# Supplied records:
========
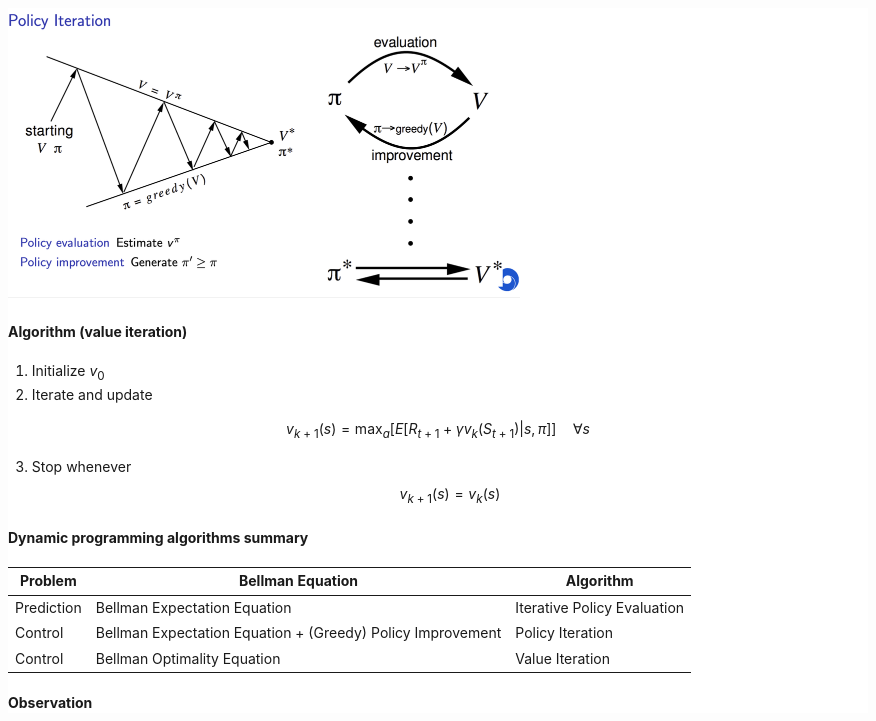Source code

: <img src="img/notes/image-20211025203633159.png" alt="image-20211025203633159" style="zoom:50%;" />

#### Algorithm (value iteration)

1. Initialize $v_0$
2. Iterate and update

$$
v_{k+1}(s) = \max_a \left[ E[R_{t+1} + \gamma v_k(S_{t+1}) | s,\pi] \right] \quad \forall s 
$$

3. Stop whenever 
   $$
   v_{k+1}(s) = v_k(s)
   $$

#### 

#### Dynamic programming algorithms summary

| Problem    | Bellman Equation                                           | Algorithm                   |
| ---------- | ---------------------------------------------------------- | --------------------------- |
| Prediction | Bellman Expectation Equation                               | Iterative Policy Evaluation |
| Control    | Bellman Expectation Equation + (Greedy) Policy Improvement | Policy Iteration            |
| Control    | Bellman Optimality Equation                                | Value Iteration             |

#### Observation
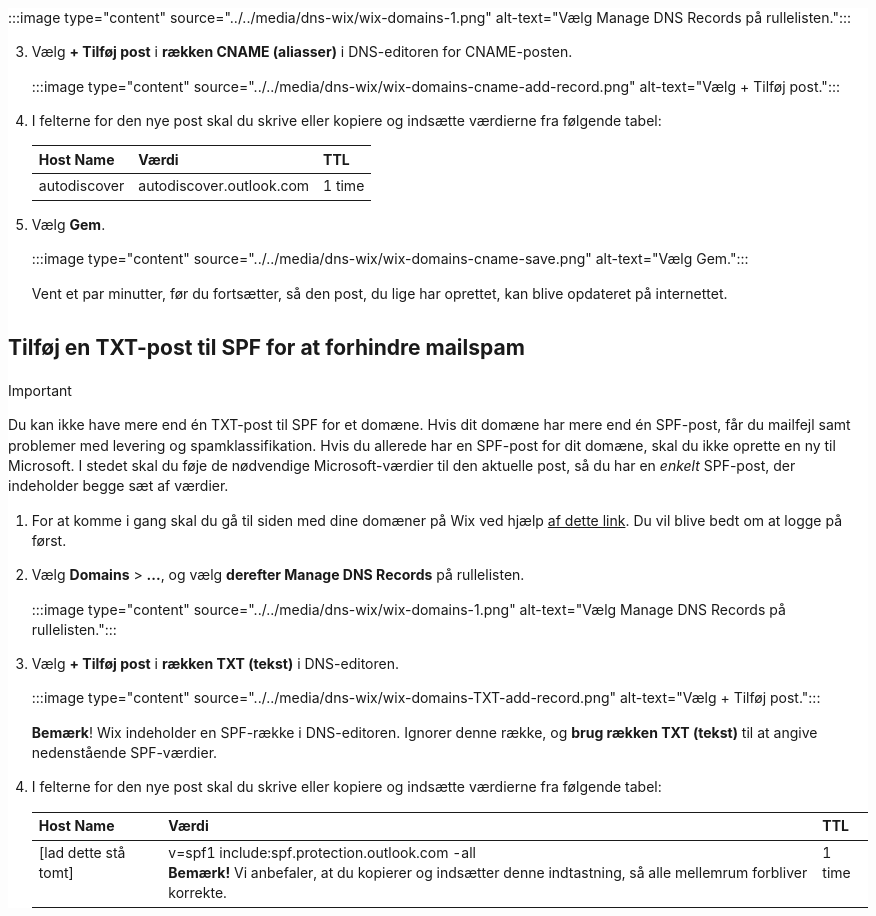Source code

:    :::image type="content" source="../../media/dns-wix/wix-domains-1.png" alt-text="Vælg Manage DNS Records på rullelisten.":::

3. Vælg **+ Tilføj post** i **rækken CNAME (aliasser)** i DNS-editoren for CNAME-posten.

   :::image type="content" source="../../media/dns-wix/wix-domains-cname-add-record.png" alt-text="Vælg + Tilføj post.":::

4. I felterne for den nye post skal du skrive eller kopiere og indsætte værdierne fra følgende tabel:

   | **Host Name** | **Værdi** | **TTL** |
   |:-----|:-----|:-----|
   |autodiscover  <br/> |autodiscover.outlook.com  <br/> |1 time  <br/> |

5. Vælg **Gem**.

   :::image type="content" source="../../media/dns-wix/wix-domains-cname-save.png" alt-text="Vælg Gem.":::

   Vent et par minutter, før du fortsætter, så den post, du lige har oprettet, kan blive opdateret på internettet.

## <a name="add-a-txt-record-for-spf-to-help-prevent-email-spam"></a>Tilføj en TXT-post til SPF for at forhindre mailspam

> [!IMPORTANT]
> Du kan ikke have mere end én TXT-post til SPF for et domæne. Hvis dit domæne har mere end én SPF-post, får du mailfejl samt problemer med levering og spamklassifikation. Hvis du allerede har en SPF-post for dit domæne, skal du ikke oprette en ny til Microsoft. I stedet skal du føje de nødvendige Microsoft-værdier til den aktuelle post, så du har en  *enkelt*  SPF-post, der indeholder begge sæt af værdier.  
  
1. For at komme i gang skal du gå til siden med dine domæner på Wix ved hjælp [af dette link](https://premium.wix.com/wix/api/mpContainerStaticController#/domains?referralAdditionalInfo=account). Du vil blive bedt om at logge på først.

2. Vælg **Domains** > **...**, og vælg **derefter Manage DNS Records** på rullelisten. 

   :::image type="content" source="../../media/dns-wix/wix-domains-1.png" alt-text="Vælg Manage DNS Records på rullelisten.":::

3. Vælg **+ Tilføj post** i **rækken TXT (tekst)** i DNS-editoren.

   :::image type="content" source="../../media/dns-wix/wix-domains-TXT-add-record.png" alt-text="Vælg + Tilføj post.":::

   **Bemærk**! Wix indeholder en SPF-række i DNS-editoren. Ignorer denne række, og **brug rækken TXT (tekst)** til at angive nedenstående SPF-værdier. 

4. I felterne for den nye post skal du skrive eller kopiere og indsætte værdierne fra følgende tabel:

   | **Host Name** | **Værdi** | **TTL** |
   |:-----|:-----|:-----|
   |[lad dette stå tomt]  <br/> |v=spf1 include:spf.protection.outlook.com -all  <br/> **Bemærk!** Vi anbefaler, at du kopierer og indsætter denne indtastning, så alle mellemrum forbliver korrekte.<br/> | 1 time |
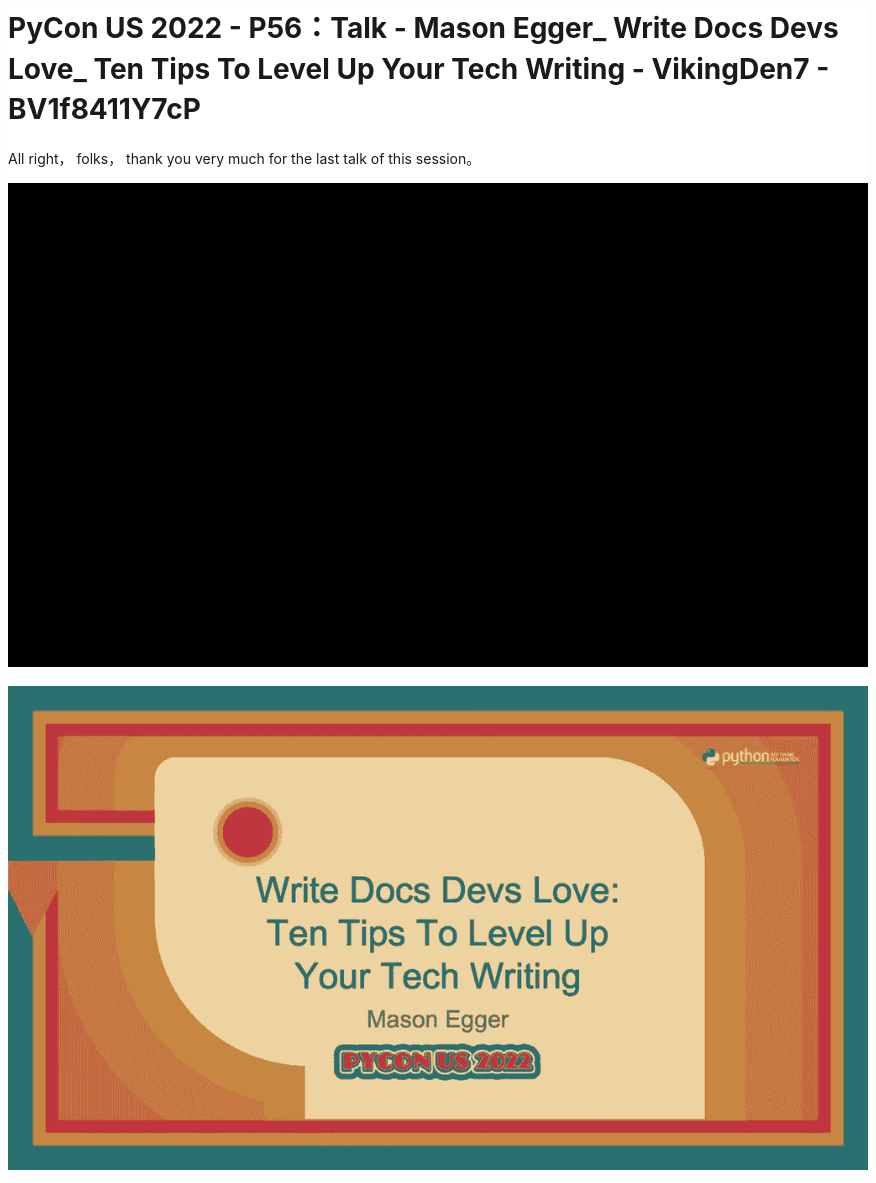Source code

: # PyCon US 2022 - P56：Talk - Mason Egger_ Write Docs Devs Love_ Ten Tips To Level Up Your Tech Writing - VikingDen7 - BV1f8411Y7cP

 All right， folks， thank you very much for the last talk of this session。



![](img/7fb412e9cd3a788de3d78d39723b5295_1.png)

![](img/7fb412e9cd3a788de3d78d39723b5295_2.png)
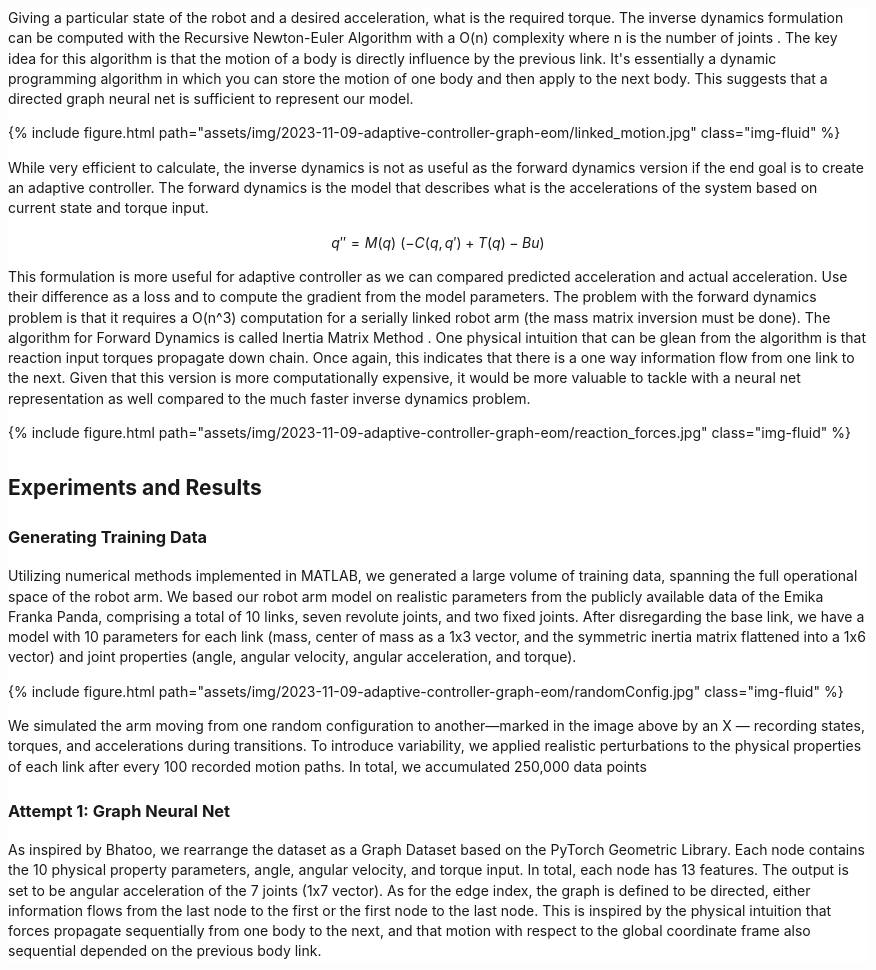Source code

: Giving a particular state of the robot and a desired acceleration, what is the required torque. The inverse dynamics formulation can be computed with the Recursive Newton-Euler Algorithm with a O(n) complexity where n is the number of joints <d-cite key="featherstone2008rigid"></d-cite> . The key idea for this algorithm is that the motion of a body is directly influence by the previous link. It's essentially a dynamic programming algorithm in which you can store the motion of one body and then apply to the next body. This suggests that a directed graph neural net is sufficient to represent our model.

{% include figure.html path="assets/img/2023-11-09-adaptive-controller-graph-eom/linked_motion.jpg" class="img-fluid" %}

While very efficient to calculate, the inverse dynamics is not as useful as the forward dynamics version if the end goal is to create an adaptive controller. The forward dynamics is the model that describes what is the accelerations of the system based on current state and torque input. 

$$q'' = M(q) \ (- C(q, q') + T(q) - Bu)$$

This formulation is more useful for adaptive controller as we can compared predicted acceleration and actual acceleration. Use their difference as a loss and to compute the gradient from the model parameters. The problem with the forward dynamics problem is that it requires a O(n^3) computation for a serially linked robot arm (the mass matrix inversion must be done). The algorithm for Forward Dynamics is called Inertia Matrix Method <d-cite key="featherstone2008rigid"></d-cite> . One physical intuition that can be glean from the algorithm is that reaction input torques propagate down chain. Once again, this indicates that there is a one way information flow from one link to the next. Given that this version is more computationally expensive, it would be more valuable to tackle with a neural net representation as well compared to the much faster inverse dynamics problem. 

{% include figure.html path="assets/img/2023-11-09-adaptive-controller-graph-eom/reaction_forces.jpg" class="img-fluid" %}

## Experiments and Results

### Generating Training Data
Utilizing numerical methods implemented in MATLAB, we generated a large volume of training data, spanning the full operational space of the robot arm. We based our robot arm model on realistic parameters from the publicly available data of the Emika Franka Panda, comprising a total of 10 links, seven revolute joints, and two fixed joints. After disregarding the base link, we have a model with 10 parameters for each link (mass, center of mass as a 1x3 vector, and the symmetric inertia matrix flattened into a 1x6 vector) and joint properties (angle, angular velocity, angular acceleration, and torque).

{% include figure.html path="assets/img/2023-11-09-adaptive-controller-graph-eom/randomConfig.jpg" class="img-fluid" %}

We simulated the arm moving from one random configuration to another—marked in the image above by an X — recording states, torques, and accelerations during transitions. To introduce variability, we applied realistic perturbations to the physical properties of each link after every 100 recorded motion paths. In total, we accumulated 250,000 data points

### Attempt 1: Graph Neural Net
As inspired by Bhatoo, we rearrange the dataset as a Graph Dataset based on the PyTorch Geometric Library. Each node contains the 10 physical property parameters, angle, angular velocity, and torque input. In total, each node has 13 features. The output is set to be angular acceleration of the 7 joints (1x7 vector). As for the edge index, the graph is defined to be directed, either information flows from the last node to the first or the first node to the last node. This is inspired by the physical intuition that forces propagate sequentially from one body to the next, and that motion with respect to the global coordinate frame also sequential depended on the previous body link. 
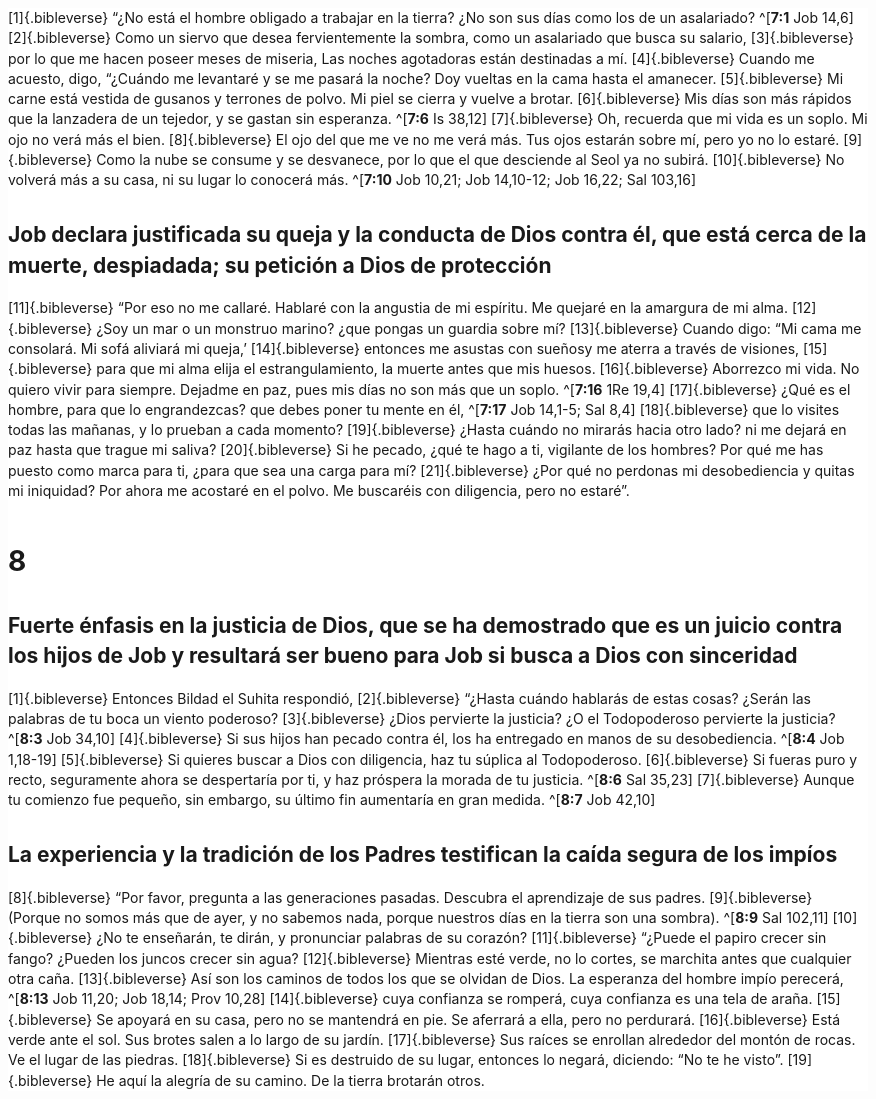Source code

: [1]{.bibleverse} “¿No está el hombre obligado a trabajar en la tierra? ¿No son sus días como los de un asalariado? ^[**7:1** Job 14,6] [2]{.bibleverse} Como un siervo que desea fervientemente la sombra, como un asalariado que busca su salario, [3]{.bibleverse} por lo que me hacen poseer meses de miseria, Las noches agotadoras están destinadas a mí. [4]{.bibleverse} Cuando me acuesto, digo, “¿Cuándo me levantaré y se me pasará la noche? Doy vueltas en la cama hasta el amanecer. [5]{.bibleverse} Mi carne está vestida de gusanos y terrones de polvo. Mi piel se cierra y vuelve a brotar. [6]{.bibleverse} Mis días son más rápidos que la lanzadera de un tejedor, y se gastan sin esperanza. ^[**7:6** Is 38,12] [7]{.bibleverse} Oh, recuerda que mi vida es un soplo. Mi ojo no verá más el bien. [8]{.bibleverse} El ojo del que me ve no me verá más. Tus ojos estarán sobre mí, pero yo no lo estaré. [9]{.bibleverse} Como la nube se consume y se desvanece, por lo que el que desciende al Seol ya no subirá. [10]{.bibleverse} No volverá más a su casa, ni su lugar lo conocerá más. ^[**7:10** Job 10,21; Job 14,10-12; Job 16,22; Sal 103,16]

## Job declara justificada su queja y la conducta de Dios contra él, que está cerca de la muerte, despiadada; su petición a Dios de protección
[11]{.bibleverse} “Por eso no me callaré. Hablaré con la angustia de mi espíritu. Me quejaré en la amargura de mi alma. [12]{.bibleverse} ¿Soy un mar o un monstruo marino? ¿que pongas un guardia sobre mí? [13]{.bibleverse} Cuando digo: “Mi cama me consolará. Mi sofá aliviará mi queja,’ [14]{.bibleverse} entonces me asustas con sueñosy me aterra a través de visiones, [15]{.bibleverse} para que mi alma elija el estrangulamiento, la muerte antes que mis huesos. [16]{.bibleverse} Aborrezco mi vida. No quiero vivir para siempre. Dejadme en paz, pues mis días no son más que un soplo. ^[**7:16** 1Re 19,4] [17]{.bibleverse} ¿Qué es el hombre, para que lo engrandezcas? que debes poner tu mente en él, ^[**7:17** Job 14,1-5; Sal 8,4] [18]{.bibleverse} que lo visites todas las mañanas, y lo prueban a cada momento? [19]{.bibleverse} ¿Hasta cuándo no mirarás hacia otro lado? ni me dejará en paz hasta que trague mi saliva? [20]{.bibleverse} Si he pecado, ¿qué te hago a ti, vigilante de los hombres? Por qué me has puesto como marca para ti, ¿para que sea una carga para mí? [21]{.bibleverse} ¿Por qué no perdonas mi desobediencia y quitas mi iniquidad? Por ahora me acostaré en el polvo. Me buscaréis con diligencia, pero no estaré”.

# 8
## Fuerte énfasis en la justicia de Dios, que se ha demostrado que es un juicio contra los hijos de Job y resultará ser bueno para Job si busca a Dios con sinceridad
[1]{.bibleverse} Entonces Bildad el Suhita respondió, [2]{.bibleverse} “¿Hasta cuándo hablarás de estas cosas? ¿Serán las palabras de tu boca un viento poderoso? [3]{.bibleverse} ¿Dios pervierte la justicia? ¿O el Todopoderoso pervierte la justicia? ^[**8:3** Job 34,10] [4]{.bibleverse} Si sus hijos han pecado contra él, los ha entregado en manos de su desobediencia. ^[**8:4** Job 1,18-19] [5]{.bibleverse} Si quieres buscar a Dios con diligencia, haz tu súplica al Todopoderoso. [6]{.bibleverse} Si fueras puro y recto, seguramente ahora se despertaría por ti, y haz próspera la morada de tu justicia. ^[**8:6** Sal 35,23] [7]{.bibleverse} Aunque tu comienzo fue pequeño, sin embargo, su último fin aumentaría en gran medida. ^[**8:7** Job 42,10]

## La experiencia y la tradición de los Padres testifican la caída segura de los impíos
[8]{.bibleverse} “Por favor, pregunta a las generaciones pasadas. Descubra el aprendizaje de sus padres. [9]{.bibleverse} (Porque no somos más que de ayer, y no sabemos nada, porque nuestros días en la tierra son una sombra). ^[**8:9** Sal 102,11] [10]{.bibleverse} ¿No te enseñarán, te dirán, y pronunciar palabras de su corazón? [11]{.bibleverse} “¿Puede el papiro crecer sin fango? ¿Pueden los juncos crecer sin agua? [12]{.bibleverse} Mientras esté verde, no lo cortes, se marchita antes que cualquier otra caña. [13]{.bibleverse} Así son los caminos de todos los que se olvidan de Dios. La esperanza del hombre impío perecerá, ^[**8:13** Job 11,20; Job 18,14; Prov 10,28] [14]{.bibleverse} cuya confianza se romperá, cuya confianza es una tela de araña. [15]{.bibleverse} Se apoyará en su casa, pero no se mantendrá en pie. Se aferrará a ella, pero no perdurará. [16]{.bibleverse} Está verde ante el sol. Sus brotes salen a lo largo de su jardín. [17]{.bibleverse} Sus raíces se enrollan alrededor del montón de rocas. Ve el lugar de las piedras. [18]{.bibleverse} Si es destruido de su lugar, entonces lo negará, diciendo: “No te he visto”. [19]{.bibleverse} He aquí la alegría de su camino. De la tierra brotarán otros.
========
# Exercise brief:
Out of the data above, give again only the lines starting at the one holding "We simulated the" and ending at the one holding "### Attempt 1: Graph Neural Net", unchanged.

# Problem solution:
We simulated the arm moving from one random configuration to another—marked in the image above by an X — recording states, torques, and accelerations during transitions. To introduce variability, we applied realistic perturbations to the physical properties of each link after every 100 recorded motion paths. In total, we accumulated 250,000 data points

### Attempt 1: Graph Neural Net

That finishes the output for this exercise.